*Jobs:*
1) Name every artist besides Stat Quo who, according to the Statlanta article, recorded "Syllables."
2) Answer these questions from the Statlanta article:
(a) Where did the album debut on Billboard's Top R&B/Hip-Hop Albums chart?
(b) On what date was the single "Success" released?
(c) In what year did Stat Quo give the HipHopDX interview?
3) Please write what comes next in the Statlanta article, picking up after its last sentence.

*Selected passage:*
Studio album by Stat Quo
- Released: July 13, 2010
- Recorded: 2003–2010
- Genre: Hip-hop
- Length: 46:07
- Labels: Dream Big; Sony; The Orchard;
- Producers: Stat Quo; Sha Money XL; Infinity; Needlz; Che Vicious; Key Kat Productions; Phonix Beats; Boi-1da; Arthur McArthur; Lyr1kz; S1; Caleb McCampbell; Louis Keyz; Mike Chav;

Stat Quo chronology
| Great Depression (2009) | Statlanta (2010) | ATLA: All This Life Allows, Vol. 1 (2014) |

Singles from Statlanta
- "Ghetto USA" Released: December 8, 2009; "Success" Released: May 18, 2010;

= Statlanta =

Statlanta is the debut studio album by Atlanta rapper Stat Quo. First recorded and set to be released in 2003, under Shady Records, Aftermath Entertainment and Interscope Records with mentors Eminem and Dr. Dre as executive producers, it was reworked in seven years not featuring any of the original material recordings, and was released on July 13, 2010, under Sha Money XL's Dream Big Ventures label after many push-backs.

Statlanta debuted at #85 on Billboard's Top R&B/Hip-Hop Albums chart.

== Background ==
In a 2017 interview with HipHopDX, Stat Quo said that Statlanta was not released through Shady/Aftermath due to an argument he had with Eminem over a song called "Dance on It". Eminem had written a chorus for Stat Quo to perform, but Stat Quo did not think it was good and told Eminem that he would only release the song in exchange for a million dollars. He said this made Eminem "mad as shit". While Stat Quo apologized the next day and the two recorded "Syllables" with Jay-Z, Dr. Dre, 50 Cent, and Cashis, their relationship did not recover: "We did that song right after my long apology. I was like, 'Oh, we cool; he put me on a song with Jay-Z.' But no, he was not cool [with me after that]."

*Given material:*

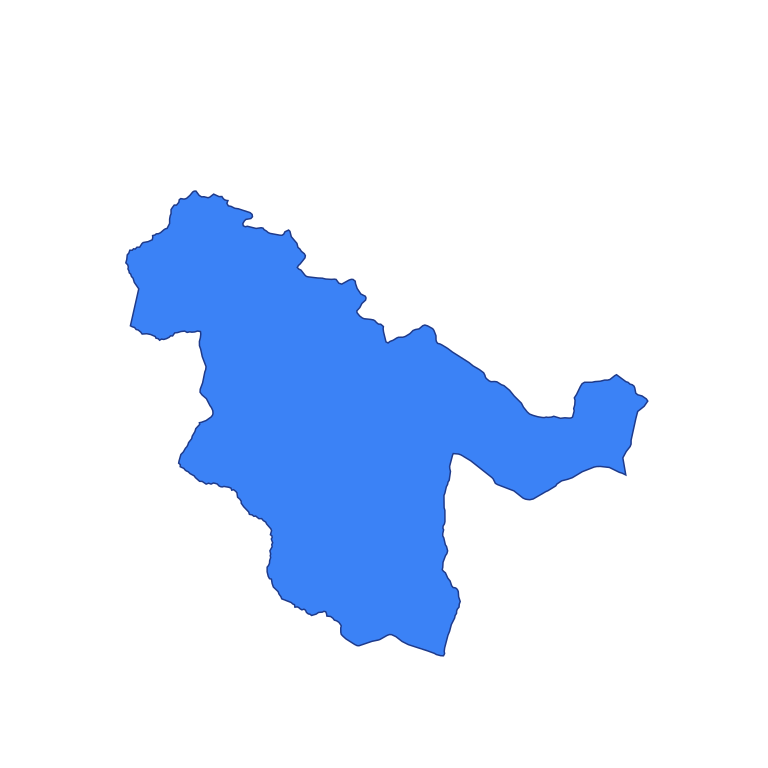 the district of Matungu, Western, Kenya, rotated 239°
{"feature_id": "3690345B16104785008484", "entity_name": "Matungu", "entity_type": "district", "adm_level": 2, "iso_a3": "KEN", "parent_name": "Kenya", "parent_adm1": "Western", "projection": "orthographic", "projection_center": [34.459, 0.384], "detail": "fine", "context": "isolated", "style": "filled", "palette": "blue", "viewbox_px": 768, "rotation_deg": 239, "n_neighbors": 0, "source": "geoboundaries", "source_scale": "gbopen_adm2", "svg_char_len": 6171}
<svg xmlns="http://www.w3.org/2000/svg" viewBox="0 0 768 768"><g transform="rotate(239 384 384)"><path d="M222.9,202.7L221.7,207.3L221.9,210.2L220.2,213.7L220.1,215.4L218.9,216.7L216.9,216.5L214.5,215.5L212.2,218.5L209.5,219.6L207.2,219.8L205.6,221.3L203.0,222.6L200.5,222.8L198.7,222.8L197.2,221.3L193.4,219.1L191.4,218.4L189.0,218.9L185.1,220.1L175.9,224.7L173.6,226.2L172.5,227.8L169.6,241.2L167.4,247.5L167.1,249.1L166.9,257.1L166.5,259.5L165.3,261.4L161.3,264.1L154.0,266.9L148.1,270.6L132.8,283.9L127.1,288.5L125.2,289.5L121.8,292.8L120.4,295.0L121.7,297.1L123.8,297.9L126.6,300.1L135.6,309.3L138.3,312.9L143.1,317.8L147.0,324.0L148.9,325.7L150.0,328.0L152.1,329.4L153.3,331.0L154.1,333.4L156.5,335.1L158.3,337.3L163.2,338.4L167.7,340.7L169.3,341.0L171.4,340.8L172.8,339.9L173.9,338.4L176.2,338.1L181.1,339.2L184.8,338.7L190.5,339.4L193.0,338.5L194.9,338.3L196.4,339.8L200.8,342.8L205.2,348.3L206.2,350.5L208.2,352.6L212.5,353.9L214.6,353.8L221.3,356.0L223.5,356.1L225.5,357.3L228.3,360.0L230.0,360.2L231.8,361.5L233.0,363.8L234.7,365.4L244.3,371.1L247.0,371.8L257.6,378.0L259.2,380.1L263.8,384.5L265.1,386.7L266.9,388.3L267.9,390.3L274.9,396.0L277.4,396.7L279.7,397.9L287.6,406.0L288.7,407.5L285.7,411.7L283.7,413.4L273.5,418.8L248.3,428.3L246.5,428.7L241.5,428.3L239.3,429.5L225.5,440.3L214.6,444.4L212.5,445.9L211.1,447.5L209.7,449.4L208.6,452.7L208.4,467.4L208.1,469.3L208.2,478.7L209.2,480.7L209.5,486.4L207.7,492.4L206.7,497.2L206.7,508.8L204.6,521.3L203.7,523.8L201.9,527.0L196.4,534.2L187.1,540.2L184.9,542.2L181.5,544.4L197.7,550.7L201.4,556.9L203.6,562.7L205.2,564.8L208.6,566.9L224.7,582.1L229.8,587.3L230.9,595.5L233.5,601.3L236.1,601.2L240.9,599.0L244.0,596.0L246.5,595.1L251.4,596.9L253.4,597.2L255.5,596.4L257.2,594.8L259.8,594.0L261.3,592.6L272.2,588.1L272.3,586.2L271.5,579.9L272.2,577.6L273.7,575.2L275.0,570.8L277.4,566.1L278.3,563.3L282.2,556.8L282.2,553.9L280.7,551.0L275.9,543.7L274.1,540.0L271.7,539.4L267.9,536.8L265.2,533.9L263.0,533.2L258.5,528.5L258.6,526.8L259.3,525.3L261.9,521.6L263.7,517.6L268.9,512.9L269.4,510.5L270.9,507.4L272.1,506.0L272.7,504.0L273.9,502.3L276.7,499.0L280.1,495.8L283.3,493.3L286.2,492.4L292.3,491.6L296.8,491.9L306.7,489.4L313.9,488.4L320.8,486.0L322.9,484.3L327.7,481.9L329.1,480.2L330.9,476.9L332.6,475.7L336.1,474.5L337.9,474.5L339.5,475.0L342.3,475.2L347.0,473.3L353.8,469.6L358.6,467.9L376.2,459.1L381.7,456.9L387.8,453.7L389.5,452.6L391.2,450.9L393.3,450.8L395.0,451.3L398.6,453.4L404.3,454.4L406.4,454.2L411.4,451.3L413.5,449.4L414.0,447.3L413.2,442.4L414.5,439.0L414.9,436.4L413.8,432.2L413.8,426.7L414.4,424.2L416.6,420.5L416.9,418.7L416.8,414.4L417.4,411.1L417.1,408.6L419.1,407.4L428.8,410.4L431.8,411.7L433.6,413.1L436.9,412.0L438.2,410.1L440.6,409.2L442.8,408.8L444.3,408.0L446.1,406.0L450.1,400.7L451.6,399.5L454.8,398.2L459.0,397.6L460.7,398.4L462.0,402.7L464.4,406.5L465.4,411.4L467.0,412.9L468.8,413.2L473.1,410.5L479.7,410.2L484.7,411.3L487.0,412.3L489.6,411.3L490.6,409.8L491.1,407.6L491.4,399.2L493.7,397.2L498.3,396.8L499.4,395.5L500.7,392.9L504.0,388.1L506.5,385.6L509.0,381.8L514.8,374.3L516.2,372.9L518.0,372.3L524.4,371.5L526.5,370.1L528.6,369.7L529.7,371.8L530.1,374.0L532.8,381.2L534.5,382.7L536.7,382.8L540.3,381.5L543.1,381.4L545.4,380.6L549.4,381.8L558.0,380.4L563.3,382.0L565.1,381.5L565.5,377.5L564.1,375.2L564.0,373.2L565.1,371.5L571.8,363.9L573.5,362.7L575.7,362.0L578.1,360.7L579.9,360.6L581.2,359.2L583.2,354.5L589.6,348.1L590.2,346.1L592.1,344.9L594.2,345.6L595.7,348.3L596.2,350.4L594.4,355.1L595.1,357.4L597.3,358.3L599.8,357.5L609.2,349.4L611.5,346.6L615.0,344.4L616.9,342.3L619.8,342.4L621.6,344.7L622.6,343.4L624.1,342.2L625.7,341.7L628.2,341.6L629.6,339.1L634.5,335.8L633.9,330.8L634.3,329.1L637.2,326.2L638.4,324.0L640.9,322.7L646.2,322.2L647.1,320.6L647.1,318.9L645.6,314.7L644.8,310.3L645.4,307.9L647.6,305.3L647.4,303.4L645.4,301.7L644.2,298.3L645.4,296.3L644.3,293.6L643.2,291.3L639.7,289.2L638.3,287.4L635.8,285.2L632.0,282.9L629.1,278.2L629.6,276.5L629.6,274.9L628.8,270.4L629.0,268.1L630.0,266.1L629.7,264.3L630.4,262.1L628.8,261.3L627.0,259.7L627.5,255.2L629.3,250.4L629.0,248.8L627.1,245.0L628.5,242.7L627.8,240.3L628.9,238.9L628.3,237.1L629.6,235.0L627.7,232.8L626.9,230.4L623.3,227.7L620.8,225.1L618.1,225.7L616.0,225.1L614.5,223.8L612.2,223.6L610.5,222.9L608.7,223.5L606.2,222.9L603.9,223.4L599.7,222.3L591.9,222.8L564.5,196.6L562.7,197.7L560.9,199.3L558.4,199.6L556.9,201.1L553.8,202.2L551.4,202.4L549.3,206.5L546.7,209.4L542.5,212.4L540.8,212.1L539.1,213.8L537.1,214.2L537.1,216.4L535.6,218.2L534.9,221.0L534.7,223.9L535.2,225.8L534.1,227.6L535.6,230.9L534.4,233.5L533.6,236.9L532.0,240.4L529.6,241.8L528.8,244.3L527.4,246.0L526.1,248.6L525.4,251.5L523.5,253.7L521.2,252.7L518.2,250.4L515.6,247.7L511.8,245.5L508.3,244.8L501.0,242.3L490.5,240.4L488.1,238.5L486.7,236.7L478.4,229.1L474.2,223.8L471.7,222.1L468.4,222.4L462.9,224.2L455.0,223.7L452.6,223.9L449.3,223.5L446.9,222.3L445.7,221.1L444.8,219.0L444.3,212.7L445.2,207.9L445.9,205.8L444.3,205.2L442.7,199.7L440.6,197.4L438.1,192.8L436.2,191.0L434.4,186.3L432.9,184.6L431.8,182.8L431.2,180.7L429.1,177.0L428.2,173.6L423.8,168.9L421.9,167.2L419.8,167.9L418.1,166.7L414.7,169.0L412.8,169.2L411.3,169.8L409.6,171.0L407.1,171.6L403.0,174.0L401.0,174.1L395.6,175.8L394.1,178.0L389.8,180.0L389.3,182.6L387.3,184.2L387.0,186.8L385.6,188.3L384.1,189.6L381.8,190.0L380.2,191.0L379.1,192.3L378.6,194.1L375.4,197.8L373.6,199.2L371.4,198.8L370.9,200.6L368.4,201.6L366.5,201.9L362.4,200.2L359.5,201.1L357.1,201.2L355.3,200.2L351.1,200.5L344.0,202.1L341.6,201.5L339.7,203.6L337.6,204.3L336.9,206.0L333.0,207.4L331.6,209.8L329.1,210.2L326.6,211.5L324.5,211.3L318.2,212.4L316.2,212.1L313.3,209.0L311.7,209.7L310.0,209.1L309.2,207.6L305.2,206.8L304.2,205.1L302.1,204.3L299.8,200.3L296.6,199.3L295.5,198.1L293.5,197.4L291.6,195.1L289.3,193.5L287.9,191.5L287.2,189.5L283.2,187.1L278.7,185.7L276.1,185.6L274.7,187.0L270.7,185.4L267.0,184.6L260.6,186.3L257.9,185.8L254.9,186.1L252.5,185.7L244.5,191.9L242.4,192.5L241.0,193.6L238.6,192.7L237.6,194.9L236.2,195.8L234.3,196.4L232.7,197.3L232.2,199.4L230.6,200.2L228.1,199.9L225.9,200.7L224.8,202.0L222.9,202.7Z" fill="#3b82f6" stroke="#1e3a8a" stroke-width="1.5"/></g></svg>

*Answer list:*
1) Eminem, Jay-Z, Dr. Dre, 50 Cent, Cashis

2)
(a) #85
(b) May 18, 2010
(c) 2017

3)
==Production and guests==
Statlanta features production from Sha Money XL, Needlz, S1, Boi-1da, Stat Quo himself, among others. Featured guests include Marsha Ambrosius, Antonio McLendon, Brevi, Esthero, Raheem DeVaughn, Devin the Dude, and Talib Kweli. Former mentor Dr. Dre was involved since the recording process, and served as production consultant-supervisor, he helped Stat Quo along with Aftermath producer Mike Chav to materialize the album.

Two leftover tracks featuring Eminem, titled "Atlanta On Fire" (also known as "The Next One") and "Classic Shit" (also known as "Testify") have been leaked to the internet.

==Singles==
The first single from the album was "Ghetto USA" featuring Antonio McLendon, who is also Stat Quo's songwriting labelmate on Aftermath Entertainment, which was released on December 8, 2009, via Amazon.com. A Video was released for the single on November 13, 2010.

The second and final single from the album was "Success", which was released on May 18, 2010, via Amazon.com. A video was released for the single on March 2, 2010.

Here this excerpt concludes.